====== TEXT EXCERPT
As a practical matter, we may not be able to precisely predict the most recent write operation. Fig. 1 shows the problem of determining the winner between two simultaneously outstanding writes to the same memory location when there is a parallel read to that same location. As shown in Fig.1, the issue of the write to the design on its external interface is the point in time at which the write1 "starts". The design updates the corresponding memory location at some subsequent point (write1 is "observed" by the design) and subsequently, write1 gets "acknowledged". "Acknowledgment" or the completion of a write by the design can be defined as the earliest of:

1) The response for a write is received on an interface external to the design.

2) The unique write value is visible to a subsequent read response.

In contrast to writes, "Acknowledgment" for a read in the context of this paper is assumed to only occur when the read response is received on an interface external to the design. We note that if the architecturally defined worst-case latency (if applicable) of a write or read has elapsed and we have not received the response on an interface external to the design, it is automatically a design implementation error. This should be checked independently to ensure correctness of the design.

As shown in Fig. 1, while write1 is being processed by the design, write2 starts and the design begins processing it. If a read were to start in parallel while these two writes were outstanding, the read could coherently return either the value written by write1 or the value written by write2. Without either whitebox methods of observing internal design variables, or, without cycle accurate modeling of the design, it is impossible to predict whether the read is required to return the write1 value or the write2 value. In this case, either value is perfectly permissible and coherent as returned by the read.



Figure 1. Problem of predicting the observed read value in the presence of two simultaneously outstanding writes

## II. COHERENCY MODEL

To address the problem of modeling coherency, we develop a concept called the Window of Uncertainty (WoU), which allows us to model multiple potential write values for the purpose of coherency checks for a read value in the presence of parallel/concurrent stimulus. Uncertainty refers to the potential values introduced by multiple writes that could be seen by a read that is issued after the writes are acknowledged. Even when a specific write is acknowledged, if there are other writes outstanding, the outcome for a subsequent read is still uncertain because its observed data value could be one of the other outstanding writes and we need to account for this. The Window of Uncertainty is framed by the start of uncertainty and the end of uncertainty.
============
====== DATASET EXCERPT
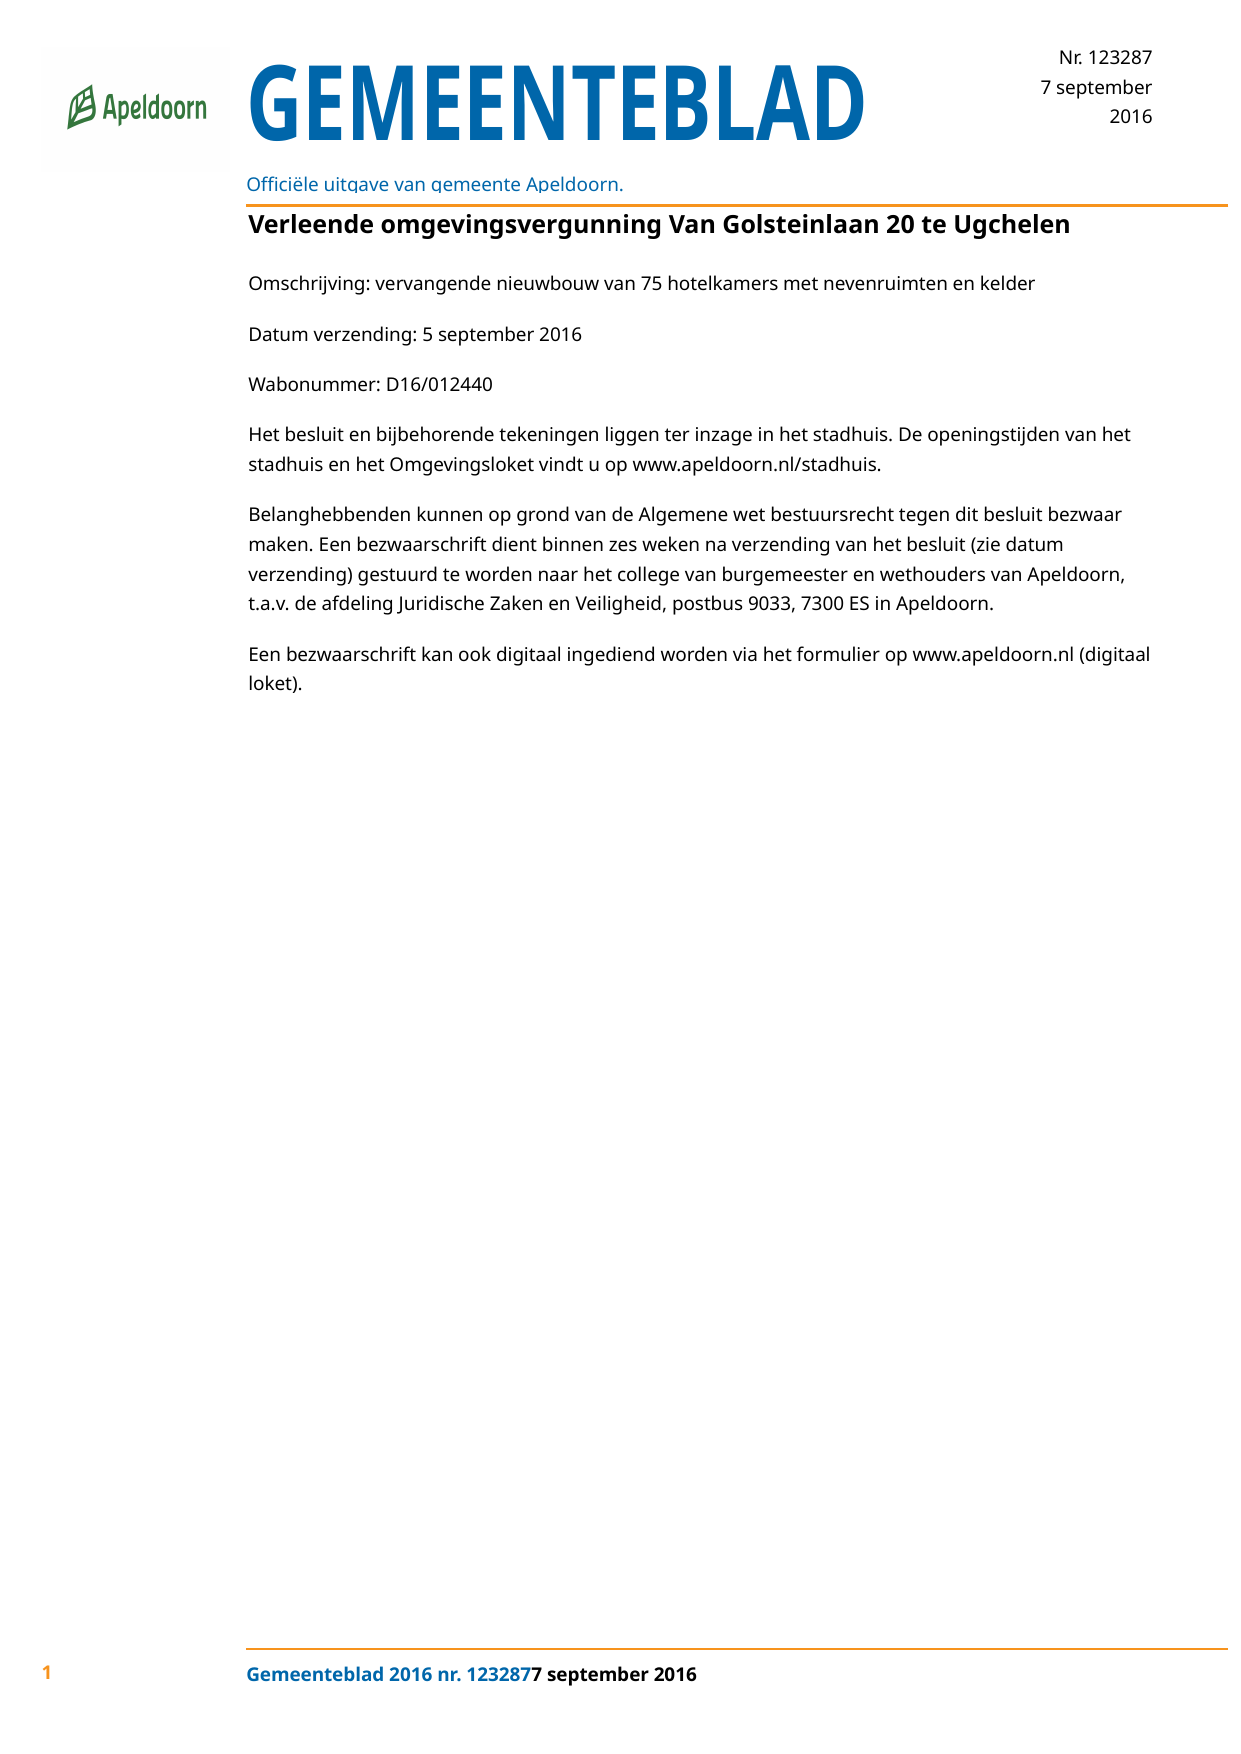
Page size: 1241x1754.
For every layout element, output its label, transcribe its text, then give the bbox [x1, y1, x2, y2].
============
## WHAT TO DO
- 1) In the memory coherency text, what two points frame the Window of Uncertainty?
- 2) Please pick up the memory coherency text after its final sentence and carry it forward.

## ANSWERS TO THE PROBLEMS
- 1) The start of uncertainty and the end of uncertainty.

- 2)
## A. Start of uncertainty

When a write becomes outstanding, it creates a window of uncertainty, which is a time window where it's value could be the potential coherent value of a subsequent read to its memory destination. The write introduces uncertainty of outcomes for subsequent reads when it is issued - For example, the read may return the previous written value or the value of the currently issued write. Therefore, the start of uncertainty is the time of issue of a write.

#### B. End of uncertainty

The end of uncertainty is more complicated to determine precisely. However, the window of uncertainty of a write terminates when it is known that either other writes from the same actor or from different actors must necessarily supersede the expected value in the memory location.

#### B1. End of uncertainty for two writes from the same actor

Let us illustrate this point by considering the case of two writes from a single actor as shown in Fig. 2. Because write1 and write2 are simultaneously outstanding, even at the point in time where write1 is acknowledged, it is possible for a subsequent read to return write2 as the value. In the single actor case, for a write, the end of uncertainty for subsequent reads occurs at the point of acknowledgment of the subsequent write i.e. write2. At that point, assuming no further writes are issued, any read issued after the write2 acknowledgment is guaranteed to *not* return the write1 value. In other words, given that write2 is issued after write1, and write1 and write2 are from the same actor, coherency rules dictate that write2 should supersede the prior write1 value after it is acknowledged. As a result, this causes an end to the uncertainty created by the issue of write1. As shown in Fig. 2, write1 can no longer be the result of the read issued after write2 is acknowledged.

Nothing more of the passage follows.